- DATA TO EXAMINE:
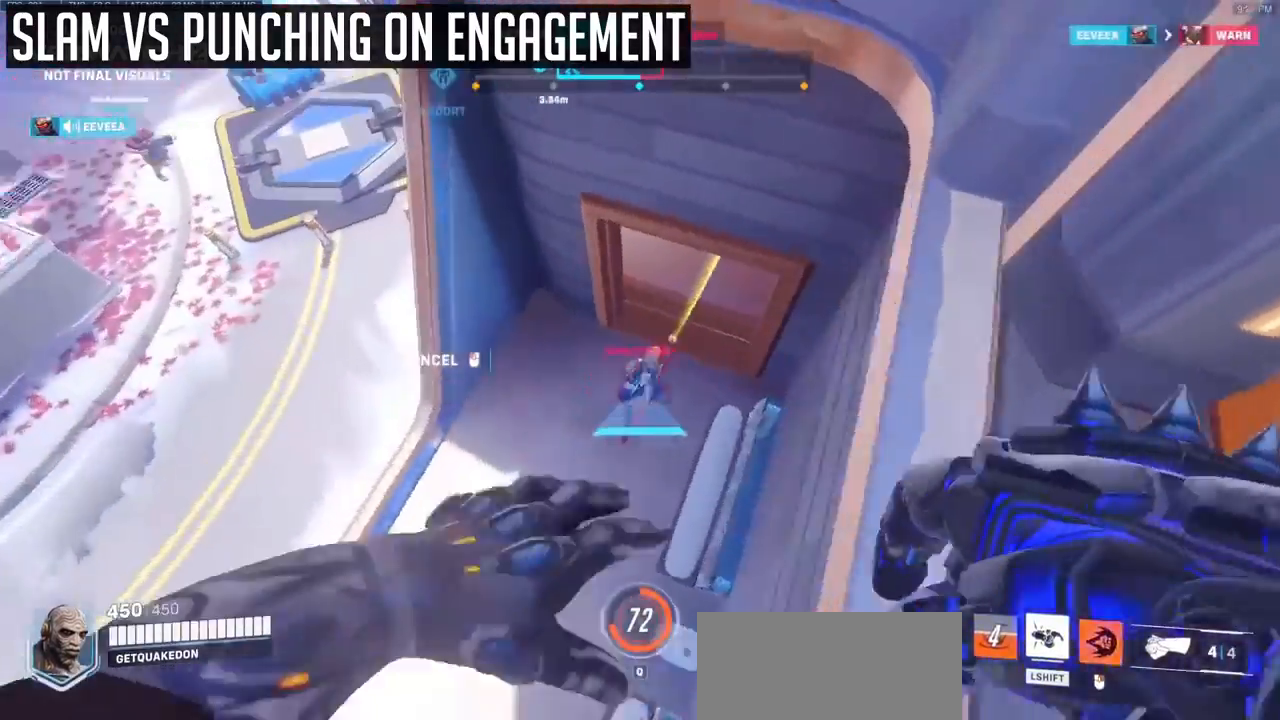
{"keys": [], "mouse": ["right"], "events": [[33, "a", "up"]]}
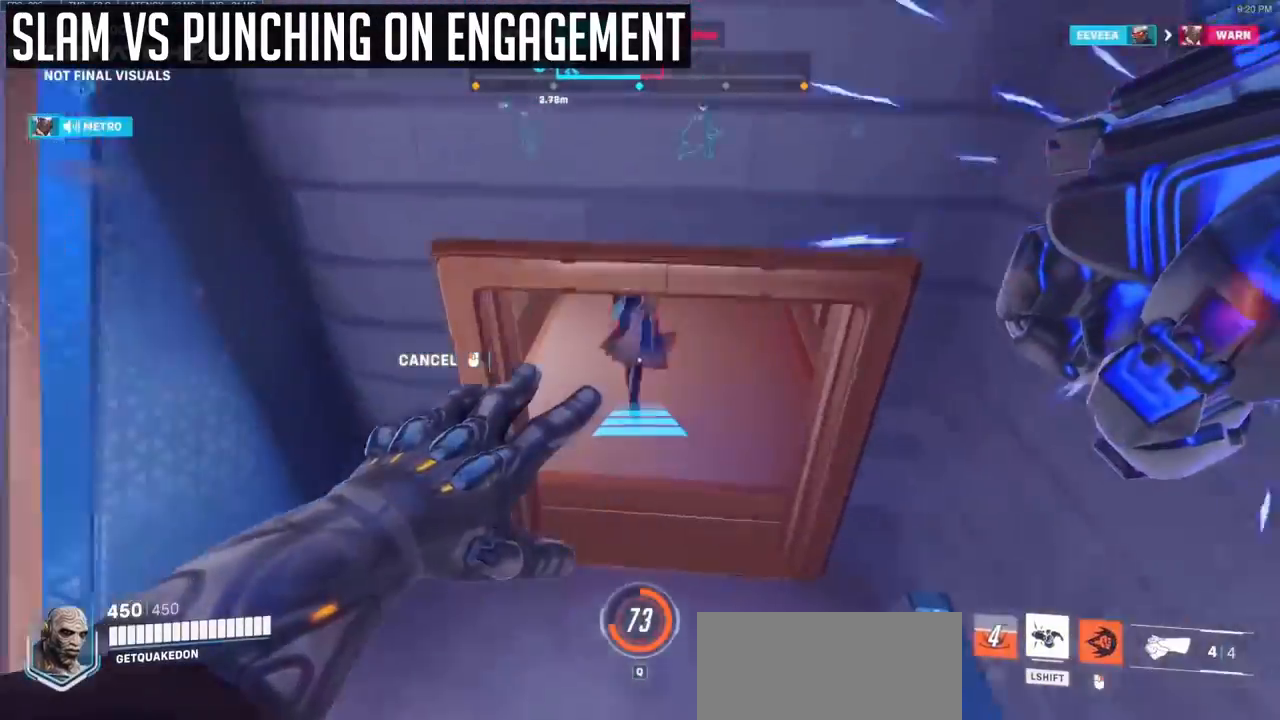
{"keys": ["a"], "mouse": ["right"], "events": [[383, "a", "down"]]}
* * *
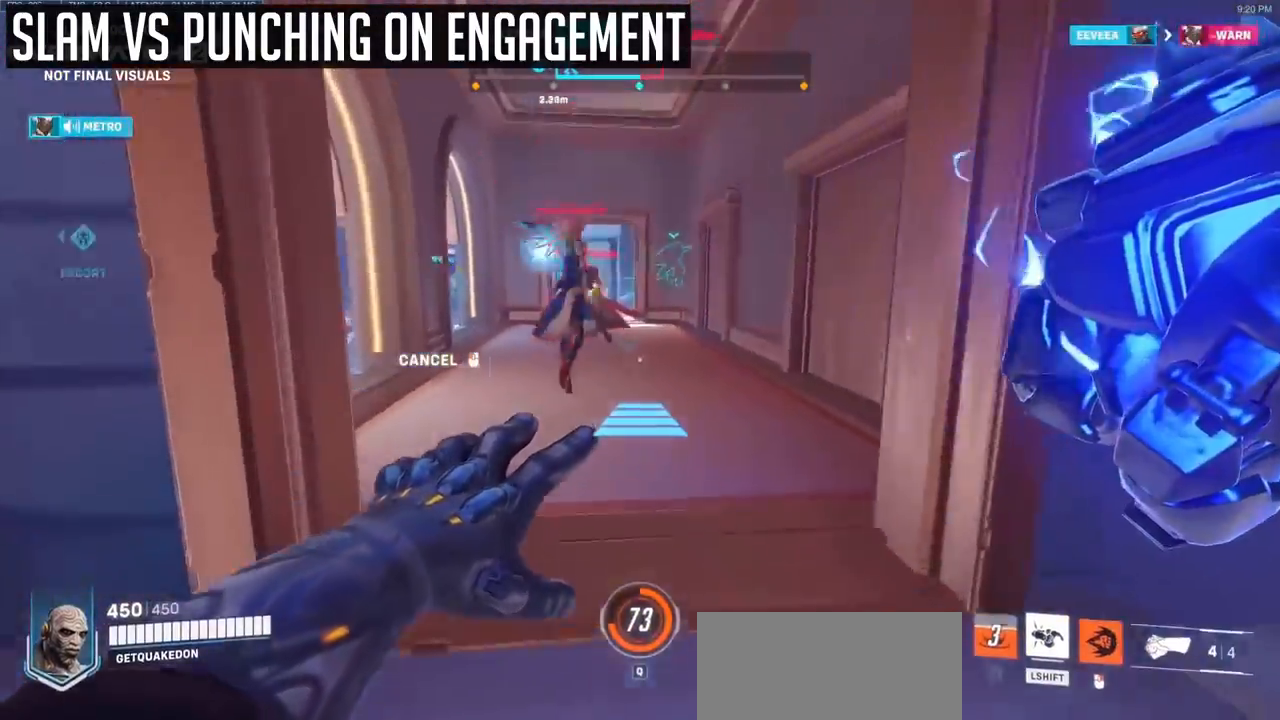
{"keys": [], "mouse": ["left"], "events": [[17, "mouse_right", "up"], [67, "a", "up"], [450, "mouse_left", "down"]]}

- PROBLEM REQUIREMENTS: Review the material and copy each line in which the word "down" appears.

- RESULT OF THIS EXERCISE:
{"keys": ["a"], "mouse": ["right"], "events": [[383, "a", "down"]]}
{"keys": [], "mouse": ["left"], "events": [[17, "mouse_right", "up"], [67, "a", "up"], [450, "mouse_left", "down"]]}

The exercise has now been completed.